The state of Texas is a “community property” state which means that property in which both spouses own shares and property acquired during the marriage is considered “community property.” Community property only exists within marriage. What does this mean for a spouse considering bankruptcy?
Married couples where one or both spouses are considering bankruptcy must carefully weigh whether they should file jointly, separately or if only one spouse should file bankruptcy. The amount of community property involved will weigh heavily in which choice is appropriate. Also how that property is being held will factor in the final decision.
Choices and Consequences
If only one spouse files bankruptcy, the non-filing spouse could become vulnerable to facing collection actions on his/her share of the debts. For example, if the married couple incurred $20,000 of debt during their marriage and before bankruptcy and only one spouse received a bankruptcy discharge, the non-filing spouse might be liable for half of that amount ($10,000). However, if all of the debt was incurred by the filing spouse before the marriage, the non-filings spouse might not be held liable. If this is the case, you need to work carefully with a bankruptcy attorney to define and prove who is and who is not liable for the debts.

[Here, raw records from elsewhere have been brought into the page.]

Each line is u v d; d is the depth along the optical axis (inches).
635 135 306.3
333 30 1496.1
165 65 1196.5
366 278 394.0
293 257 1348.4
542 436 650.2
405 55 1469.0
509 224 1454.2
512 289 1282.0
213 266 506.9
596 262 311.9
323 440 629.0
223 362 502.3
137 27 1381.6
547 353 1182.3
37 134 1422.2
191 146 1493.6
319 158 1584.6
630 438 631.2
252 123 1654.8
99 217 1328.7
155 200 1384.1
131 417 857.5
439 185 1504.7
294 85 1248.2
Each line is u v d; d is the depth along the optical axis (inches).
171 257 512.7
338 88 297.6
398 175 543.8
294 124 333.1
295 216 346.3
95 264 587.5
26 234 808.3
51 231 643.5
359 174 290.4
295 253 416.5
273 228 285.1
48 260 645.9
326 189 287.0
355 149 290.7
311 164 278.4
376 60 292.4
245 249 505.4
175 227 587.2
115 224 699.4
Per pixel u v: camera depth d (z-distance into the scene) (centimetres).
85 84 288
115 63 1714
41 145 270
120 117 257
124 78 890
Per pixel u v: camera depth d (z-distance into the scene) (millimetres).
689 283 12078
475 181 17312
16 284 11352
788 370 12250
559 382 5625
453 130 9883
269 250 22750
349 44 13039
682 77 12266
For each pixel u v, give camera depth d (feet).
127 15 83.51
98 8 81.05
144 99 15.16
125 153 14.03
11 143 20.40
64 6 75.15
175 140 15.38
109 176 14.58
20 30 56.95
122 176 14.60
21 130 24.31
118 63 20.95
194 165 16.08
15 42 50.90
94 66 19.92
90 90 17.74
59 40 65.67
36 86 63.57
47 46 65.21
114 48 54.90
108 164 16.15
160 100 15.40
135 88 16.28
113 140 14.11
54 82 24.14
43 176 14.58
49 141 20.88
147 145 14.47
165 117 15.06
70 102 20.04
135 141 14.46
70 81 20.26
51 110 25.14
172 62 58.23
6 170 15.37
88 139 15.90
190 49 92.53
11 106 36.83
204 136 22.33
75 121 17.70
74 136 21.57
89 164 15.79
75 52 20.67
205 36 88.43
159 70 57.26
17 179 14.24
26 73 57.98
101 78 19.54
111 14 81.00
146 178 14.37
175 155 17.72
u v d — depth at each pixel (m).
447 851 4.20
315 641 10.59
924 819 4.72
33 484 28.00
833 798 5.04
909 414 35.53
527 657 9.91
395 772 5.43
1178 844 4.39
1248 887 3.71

If only one spouse files bankruptcy, 50% of the community property held by the couple and all of the filing spouse’s property owned before marriage may become part of the bankruptcy estate, if it is not exempt. For example, if a couple has a joint cash account with $50,000 in it, the bankruptcy court may seize 50% of that cash to satisfy debts during bankruptcy, if the money is not deemed exempt. It is very important to work closely with your bankruptcy attorney to maximize all bankruptcy exemptions available.